The Reserve Bank’s final Monetary Policy Statement for 2020 gave no update on the projected level of the Official Cash Rate (OCR – currently 0.25%) beyond March next year, but many professionals are now predicting the possibility of a negative OCR in 2021. Additional monetary stimulus to the economy will be provided through a Funding for Lending Programme (FLP) for banks, though details are light.
What is clear is that people with money in the bank are getting the lowest interest rates since the 1960s, and those rates could still fall further. Retail rates are unlikely to slip below zero, but inflation can quickly erode any return that is received.
Technically, money in a bank is still an investment and still comes with a level of risk – you’re investing your money in the bank itself and they are promising to give the money back to you, with a small amount of interest. However, when we refer to investing, we’re generally thinking about investing in non-bank businesses. Over the longer-term, these investments can help you save for your longer-term goals such as buying a house, or planning for retirement.
As we’ve mentioned previously, no investment comes without risk. It’s important to diversify by taking a portfolio approach to your investment strategy, and also to ensure you do due diligence on any companies you invest in. Generally you will be rewarded with a risk premium (or bigger increase in value) for risk you take. Over the long term, the higher the risk, the higher the reward (on average) but what you should invest in does depend on your appetite for risk.
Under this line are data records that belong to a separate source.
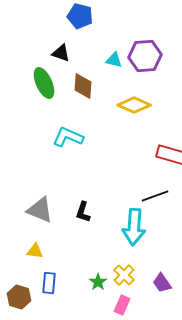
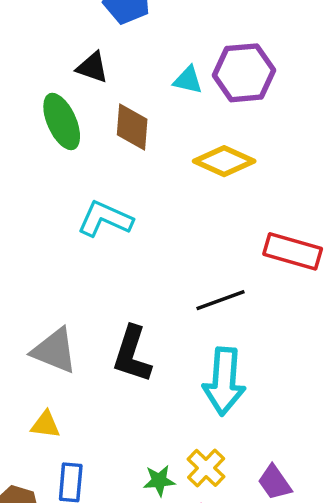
black line: (155, 196) -> (220, 300), moved
black L-shape: (83, 212) -> (132, 354), size x1.5
green star: (98, 282) -> (159, 481), turned 30

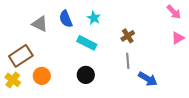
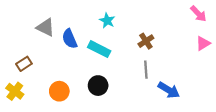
blue semicircle: (66, 19) -> (70, 39), moved
brown rectangle: (21, 56) -> (24, 64), size x0.6
orange circle: (42, 76) -> (59, 91), moved

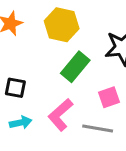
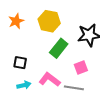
pink L-shape: (60, 115) -> (50, 80), turned 80

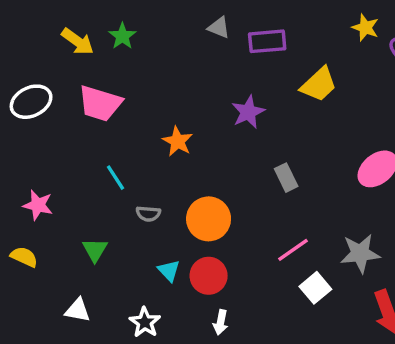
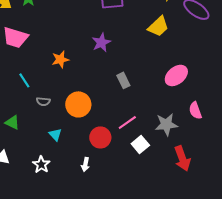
yellow trapezoid: (319, 84) -> (158, 26), moved
orange star: (178, 141) -> (60, 59), turned 30
green triangle: (95, 250) -> (12, 122), turned -35
red circle: (209, 276) -> (100, 137), moved

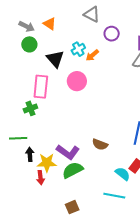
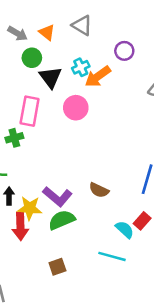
gray triangle: (92, 14) -> (82, 25), moved
green circle: (29, 44) -> (32, 58), moved
orange arrow: (92, 55) -> (98, 77), size x1.5
red arrow: (41, 178) -> (20, 226), size x1.5

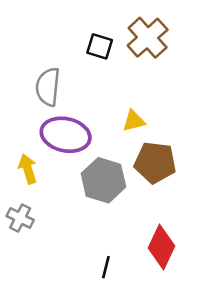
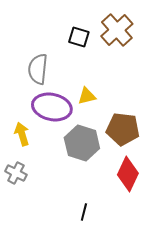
yellow triangle: (134, 121) -> (87, 96), moved
red diamond: (161, 247) -> (128, 174), moved

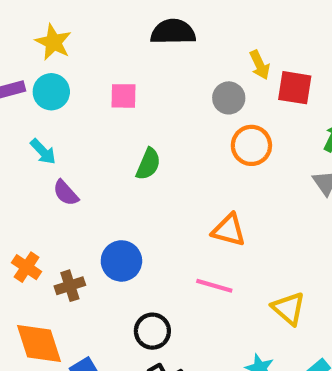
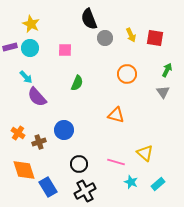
black semicircle: (173, 32) -> (89, 19), turned -110
red square: (295, 88) -> (155, 38), moved
gray circle: (229, 98) -> (105, 38), moved
purple semicircle: (66, 193) -> (37, 97), size x1.5
pink line: (214, 286) -> (116, 162), moved

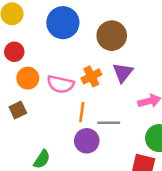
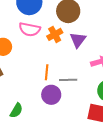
orange cross: (91, 76) -> (55, 34), moved
pink semicircle: (60, 84) -> (30, 29), moved

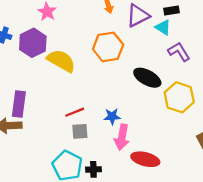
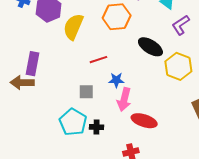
purple L-shape: (179, 52) -> (181, 25), turned -95
yellow semicircle: (61, 61) -> (73, 27), turned -100
red line: (75, 112) -> (98, 60), moved

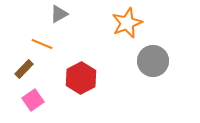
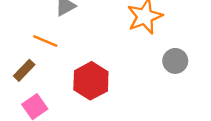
gray circle: (153, 61) -> (175, 61), size x0.7

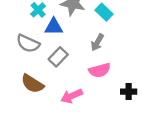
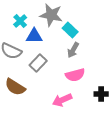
cyan rectangle: (104, 12) -> (70, 30), moved
pink arrow: (72, 96) -> (62, 100), moved

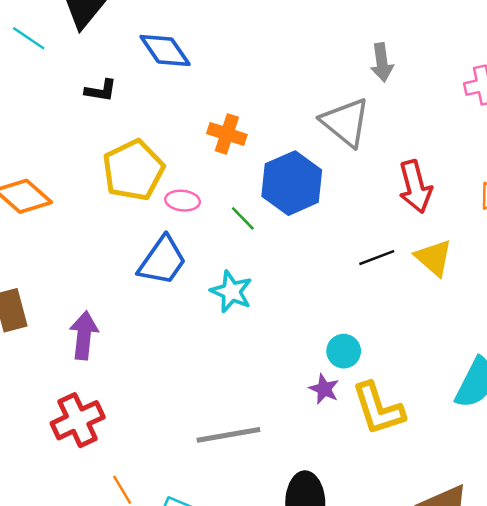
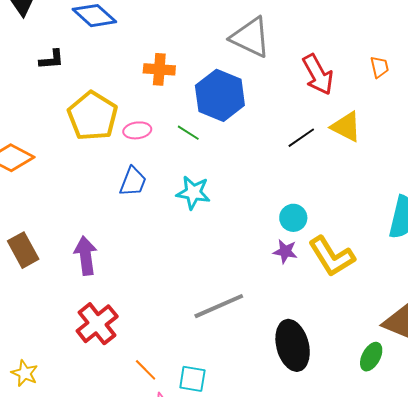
blue trapezoid: (162, 261) -> (133, 182), size x0.7

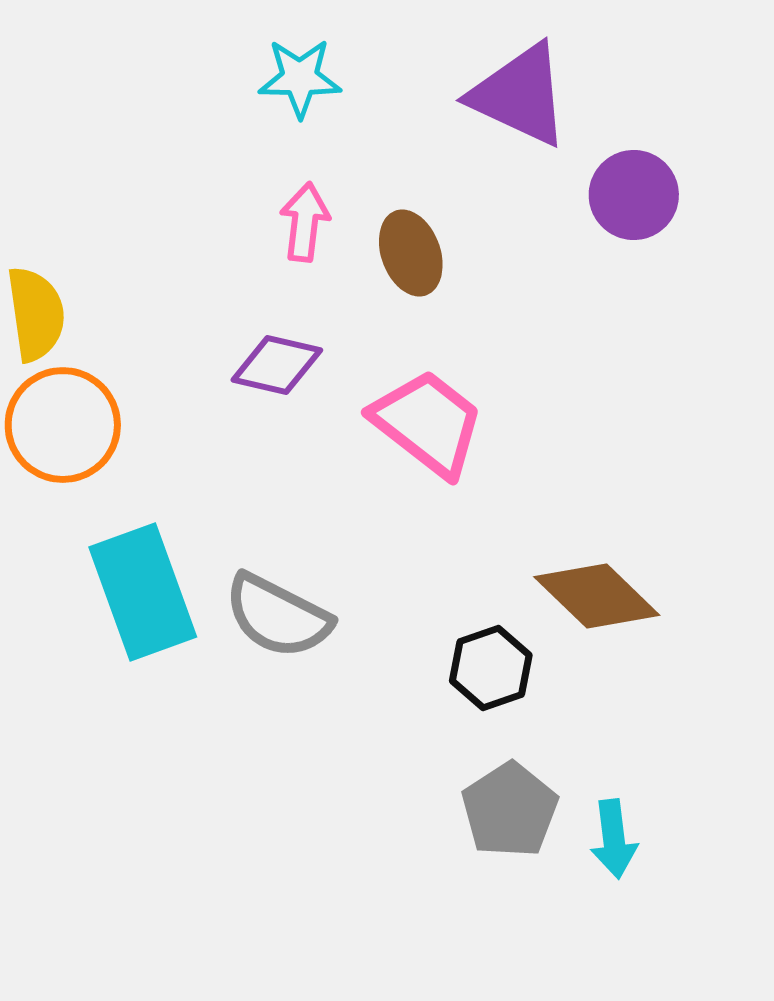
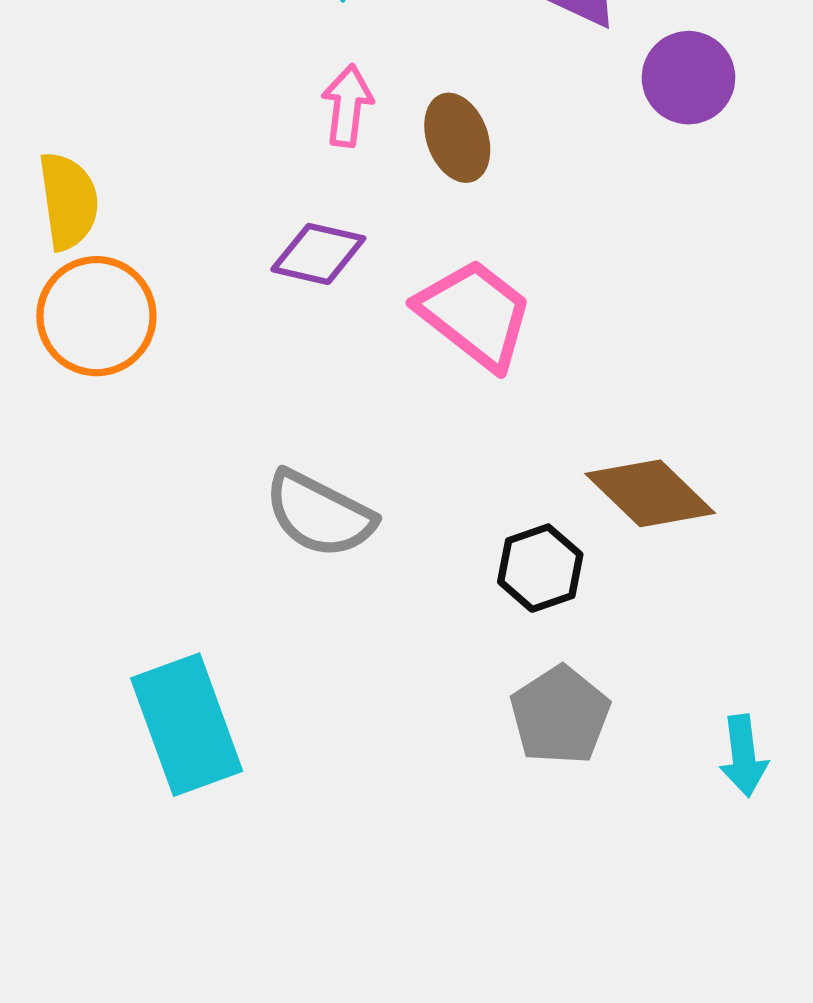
cyan rectangle: (143, 592) -> (187, 725), moved
cyan arrow: (614, 839) -> (743, 756), moved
Over the long term, small differences in returns can build up to make a significant difference to your overall wealth. So after you have your personal backstop savings sorted, even if you only have small amounts to invest, consider a diversified investment portfolio, rather than just putting the extra in the bank.
The important role of private investment in economic growth is another reason why you might choose additional investment over additional savings. Consider how you can both be rewarded for your investment activity, and make a positive impact on the companies you support. Although banks certainly do have an important role to play in the New Zealand’s economy, putting more money in the bank will do little to stimulate our economy, unlike investing in carefully selected New Zealand businesses. Just make sure you have 3 month’s living costs saved first, and follow a diversified approach that keeps your risk within your own risk appetite.